On Sun, Mar 1, 2015 at 9:42 AM, Len Ovens <len@ovenwerks.net> wrote:
On Sun, 1 Mar 2015, Robert Jonsson wrote:

2015-02-28 21:17 GMT+01:00 Len Ovens <len@ovenwerks.net>:

      I can only answer some of these questions. The 1010s will have
      slightly lower latency. Mine runs at 16/2,


I sometimes wonder about numbers like these and if I'm doing something wrong or
if it's incredibly hardware dependent. I've never ever come close to running at
16/2 in a stable manner. 128/2 I could run reasonbly stable with the Delta 44.
Now with firewire it's harder still.
Do you really get this without xruns? Any magic tricks? How much have you tweaked
your settings to get there?

I should add a bit about FW/USB cards. This is just general stuff. It seems that there is a lowest point jack will even start latency wise:
ice1712 - 16/2
ens1370 - 32/2
fw      - 32/2
USB     - 64/2
Intel HDA - 64/3

These seem to be based on the size of the HW buffer in the IF itself and/or the bus protocol in use. AES67 suggests 16/3 (1ms) and I suspect both FW and USB may bennefit from /3 as well after reading the AES67 reasoning for 3 buffer use.

all audio interfaces have a hardware limit on the smallest sized buffer (period) they can use. it is partly based on the internal design of the interface itself, but also affected by the bus minimum transfer size. multichannel cards can theoretically use a smaller buffer because they don't bump into the bus transfer limit, but in an era when even the builtin HDA has 6 or 8 channels, this isn't much of a difference any more.

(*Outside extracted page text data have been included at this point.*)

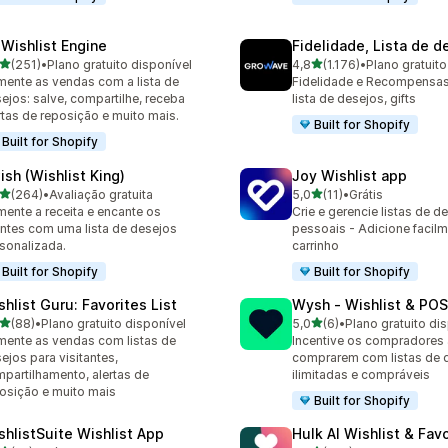
 Wishlist Engine
Fidelidade, Lista de d
de 5 estrelas
de 5 estrelas
(251)
•
Plano gratuito disponível
4,8
(1.176)
•
Plano gratuito
 avaliações ao todo
1176 avaliações ao todo
ente as vendas com a lista de
Fidelidade e Recompensas,
ejos: salve, compartilhe, receba
lista de desejos, gifts
rtas de reposição e muito mais.
Built for Shopify
Built for Shopify
ish (Wishlist King)
Joy Wishlist app
de 5 estrelas
de 5 estrelas
(264)
•
Avaliação gratuita
5,0
(11)
•
Grátis
 avaliações ao todo
11 avaliações ao todo
ente a receita e encante os
Crie e gerencie listas de d
entes com uma lista de desejos
pessoais - Adicione facil
sonalizada.
carrinho
Built for Shopify
Built for Shopify
shlist Guru: Favorites List
Wysh ‑ Wishlist & POS
de 5 estrelas
de 5 estrelas
(88)
•
Plano gratuito disponível
5,0
(6)
•
Plano gratuito di
avaliações ao todo
6 avaliações ao todo
ente as vendas com listas de
Incentive os compradores 
ejos para visitantes,
comprarem com listas de 
partilhamento, alertas de
ilimitadas e compráveis
osição e muito mais
Built for Shopify
shlistSuite Wishlist App
Hulk AI Wishlist & Fav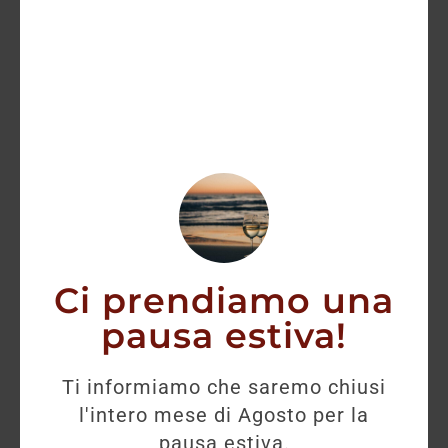
19,50
€
La Vodka Zubrowka Bison Grass è aromatizzata
con la pianta Hierochloe Odorata. Viene falciata
quando i contenuti aromatici raggiungono la
massima intensità, una volta colta, viene poi
fatta essiccare. Successivamente utilizzata
insieme alla segale 100% Polacca per formare
questo distillato. La vodka viene prodotta
secondo i metodi del XIII secolo, ma al tempo
stesso attentamente controllati e qualificati.
Ogni bottiglia, include un filo d’erba originaria
della foresta del Biatowieza, l’ultima foresta
primordiale d’Europa.
Ci prendiamo una
pausa estiva!
Esaurito
Desideri ricevere una notifica quando questo
Ti informiamo che saremo chiusi
prodotto sarà di nuovo disponibile?
l'intero mese di Agosto per la
pausa estiva.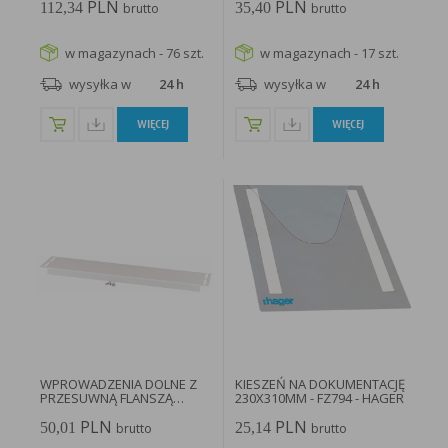
PLN
PLN
112,34
35,40
brutto
brutto
w magazynach - 76 szt.
w magazynach - 17 szt.
wysyłka w
24 h
wysyłka w
24 h
WIĘCEJ
WIĘCEJ
WPROWADZENIA DOLNE Z
KIESZEŃ NA DOKUMENTACJĘ
PRZESUWNĄ FLANSZĄ
230X310MM - FZ794 - HAGER
XSPBAC0602...
PLN
PLN
50,01
25,14
brutto
brutto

Anyway, all of the things I do for a PCI audio IF, I would also do for the USB or FW host card. In a desktop machine, I would tend not to trust any onboard FW or USB hosting, choosing rather to buy a PCIe card and treat that card the same as I would a PCI(e) audio card. I have found with USB audio IFs that when setting up /etc/default/rtirq it is best to single out the USB port I am using for sound. So rather than ordering things:

RTIRQ_NAME_LIST="rtc usb i8042"

there's almost no reason to use the RTC on any modern system. high frequency timers are on every motherboard and in combination with a tickless kernel (the default these days), the cpu overhead is massively reduced even as resolution is increased.
 

Also it occurs to me... swappiness 10... and make sure to have enough memory that no swapping ever takes place  :)  An unimportant thing like a workspace pager that gets swapped out... can stop audio dead if the user has the soft synth on a different workspace they need to adjust.

this should NEVER be true. if it is true then the synth is misdesigned or the video driver is incorrectly written.

JACK (1) goes to some considerable lengths to make sure that the relevant code of its clients can never be swapped out. JACK 2 makes a similar though slightly less sophisticated effort.